[Task brief]
Set each record down exactly, excluding all images.

[The records]
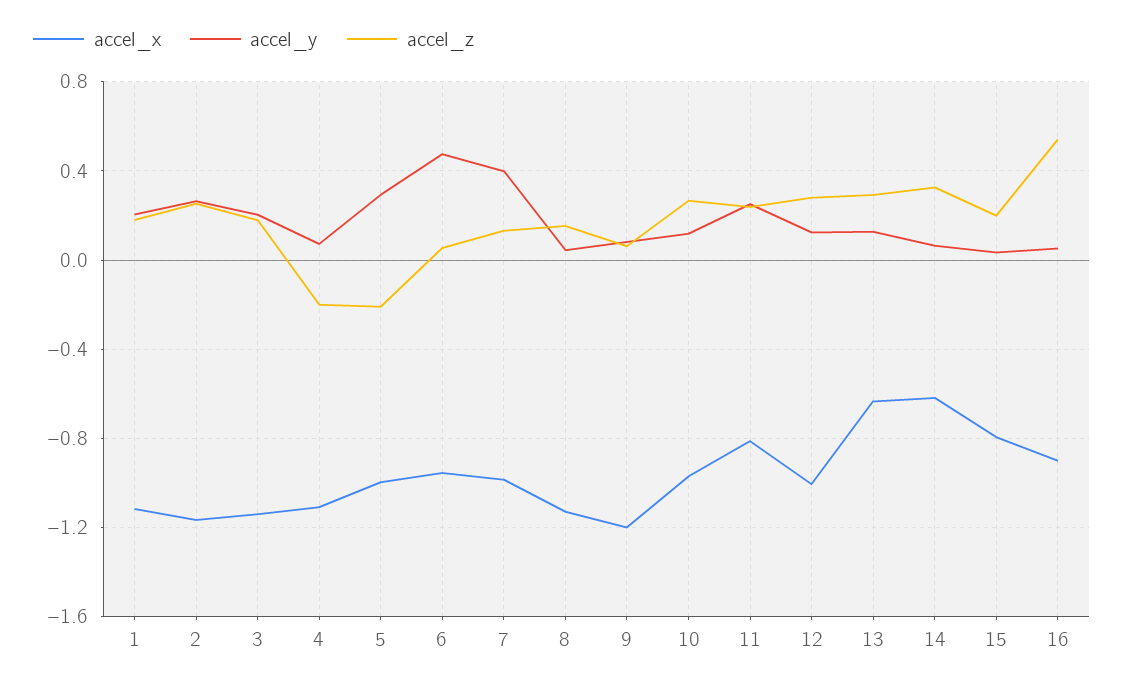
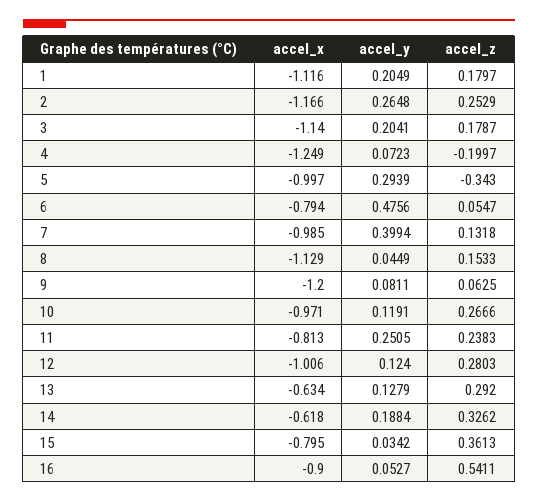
  {
    "accel_x": {
      "1": -1.116,
      "2": -1.166,
      "3": -1.14,
-     "4": -1.1,
+     "4": -1.249,
      "5": -0.997,
-     "6": -0.95,
+     "6": -0.794,
      "7": -0.985,
      "8": -1.129,
      "9": -1.2,
      "10": -0.971,
      "11": -0.813,
      "12": -1.006,
      "13": -0.634,
      "14": -0.618,
      "15": -0.795,
      "16": -0.9
    },
    "accel_y": {
      "1": 0.2049,
      "2": 0.2648,
      "3": 0.2041,
      "4": 0.0723,
      "5": 0.2939,
      "6": 0.4756,
      "7": 0.3994,
      "8": 0.0449,
      "9": 0.0811,
      "10": 0.1191,
      "11": 0.2505,
      "12": 0.124,
      "13": 0.1279,
-     "14": 0.05,
+     "14": 0.1884,
      "15": 0.0342,
      "16": 0.0527
    },
    "accel_z": {
      "1": 0.1797,
      "2": 0.2529,
      "3": 0.1787,
      "4": -0.1997,
-     "5": -0.2,
+     "5": -0.343,
      "6": 0.0547,
      "7": 0.1318,
      "8": 0.1533,
      "9": 0.0625,
      "10": 0.2666,
      "11": 0.2383,
      "12": 0.2803,
      "13": 0.292,
      "14": 0.3262,
-     "15": 0.2,
+     "15": 0.3613,
      "16": 0.5411
    }
  }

[Completed task]
  {
    "accel_x": {
      "1": -1.116,
      "2": -1.166,
      "3": -1.14,
-     "4": -1.1,
+     "4": -1.249,
      "5": -0.997,
-     "6": -0.95,
+     "6": -0.794,
      "7": -0.985,
      "8": -1.129,
      "9": -1.2,
      "10": -0.971,
      "11": -0.813,
      "12": -1.006,
      "13": -0.634,
      "14": -0.618,
      "15": -0.795,
      "16": -0.9
    },
    "accel_y": {
      "1": 0.2049,
      "2": 0.2648,
      "3": 0.2041,
      "4": 0.0723,
      "5": 0.2939,
      "6": 0.4756,
      "7": 0.3994,
      "8": 0.0449,
      "9": 0.0811,
      "10": 0.1191,
      "11": 0.2505,
      "12": 0.124,
      "13": 0.1279,
-     "14": 0.05,
+     "14": 0.1884,
      "15": 0.0342,
      "16": 0.0527
    },
    "accel_z": {
      "1": 0.1797,
      "2": 0.2529,
      "3": 0.1787,
      "4": -0.1997,
-     "5": -0.2,
+     "5": -0.343,
      "6": 0.0547,
      "7": 0.1318,
      "8": 0.1533,
      "9": 0.0625,
      "10": 0.2666,
      "11": 0.2383,
      "12": 0.2803,
      "13": 0.292,
      "14": 0.3262,
-     "15": 0.2,
+     "15": 0.3613,
      "16": 0.5411
    }
  }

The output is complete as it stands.